The never-ending search for extraterrestrial life is about to get a big boost thanks to a new research effort from the Breakthrough Listen project. Breakthrough Listen is a scientific endeavor dreamt up by scientists who believe we should be listening for aliens rather than looking for them. The program uses radio dishes to hunt for signs of life, such as communications signals drifting in space from intelligent civilizations.

The group is ramping up its efforts and will be using the radio scanning hardware at the Parkes Observatory in Australia to scan a larger chunk of the sky than ever before, with an incredible 1,500 of “listening” scheduled already.

Breakthrough Listen, which was created by researchers at SETI — the Search for Extraterrestrial Intelligence — will be gathering a huge amount of data. The newly-upgraded tools are capable of handling as much as 130 gigabits of data per second. In total, the researchers expect to gather nearly 100 petabytes of data during the experiment, and they’re hoping that somewhere in the noise is a signal that suggests intelligent origins.

“With these new capabilities, we are scanning our Galaxy in unprecedented detail,” Danny Price of the Breakthrough Listen project said in a statement. “By trawling through these huge datasets for signatures of technological civilizations, we hope to uncover evidence that our planet, among the hundreds of billions in our galaxy, is not the only where intelligent life has arisen.”

The ultimate goal of the Breakthrough Listen project is to scan one million stars, including those in neighboring galaxies, in the hopes that a radio signal from some intelligent civilization gets caught in the net. Nobody can really say what the odds are that the project will be successful, but by listening for technological indicators of life rather than trying to see them, the scientists hope that they can prove the existence of extraterrestrials at far-off locations that could never be directly observed (in a visual sense) with current technology.

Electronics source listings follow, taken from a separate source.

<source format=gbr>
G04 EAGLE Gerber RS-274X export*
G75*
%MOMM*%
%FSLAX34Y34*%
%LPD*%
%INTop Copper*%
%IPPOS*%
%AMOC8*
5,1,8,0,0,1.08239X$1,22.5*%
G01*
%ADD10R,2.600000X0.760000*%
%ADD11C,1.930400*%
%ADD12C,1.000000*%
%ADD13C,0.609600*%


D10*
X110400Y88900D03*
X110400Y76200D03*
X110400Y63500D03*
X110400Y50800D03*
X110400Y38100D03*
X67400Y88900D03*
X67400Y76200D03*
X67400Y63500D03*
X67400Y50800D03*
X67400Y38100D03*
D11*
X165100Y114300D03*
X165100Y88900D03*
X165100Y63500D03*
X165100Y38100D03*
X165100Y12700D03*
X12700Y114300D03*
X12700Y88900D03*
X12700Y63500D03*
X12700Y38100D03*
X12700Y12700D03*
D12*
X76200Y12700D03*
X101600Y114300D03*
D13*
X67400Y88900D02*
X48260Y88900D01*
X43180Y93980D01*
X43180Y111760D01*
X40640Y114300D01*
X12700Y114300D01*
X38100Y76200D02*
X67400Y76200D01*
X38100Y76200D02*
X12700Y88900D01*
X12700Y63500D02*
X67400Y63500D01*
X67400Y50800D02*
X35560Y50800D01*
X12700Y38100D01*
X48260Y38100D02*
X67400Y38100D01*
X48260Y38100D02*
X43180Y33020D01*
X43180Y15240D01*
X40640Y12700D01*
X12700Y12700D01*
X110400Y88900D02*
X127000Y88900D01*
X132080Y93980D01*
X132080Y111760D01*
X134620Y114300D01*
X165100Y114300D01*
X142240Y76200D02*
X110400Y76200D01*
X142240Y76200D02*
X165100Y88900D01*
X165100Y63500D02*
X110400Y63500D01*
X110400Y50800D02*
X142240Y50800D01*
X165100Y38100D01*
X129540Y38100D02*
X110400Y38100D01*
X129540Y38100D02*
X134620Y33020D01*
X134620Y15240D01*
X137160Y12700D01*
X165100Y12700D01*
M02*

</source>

Last last year, Breakthrough Listen set its sights on the mysterious Oumuamua asteroid after it flung itself around the Sun and back out into space. Some in the scientific community openly wondered if it could possibly have extraterrestrial origins, and the group decided to listen for signs of radio communication coming from the strange visitor. They heard nothing but silence. Let’s hope this new initiative returns something more.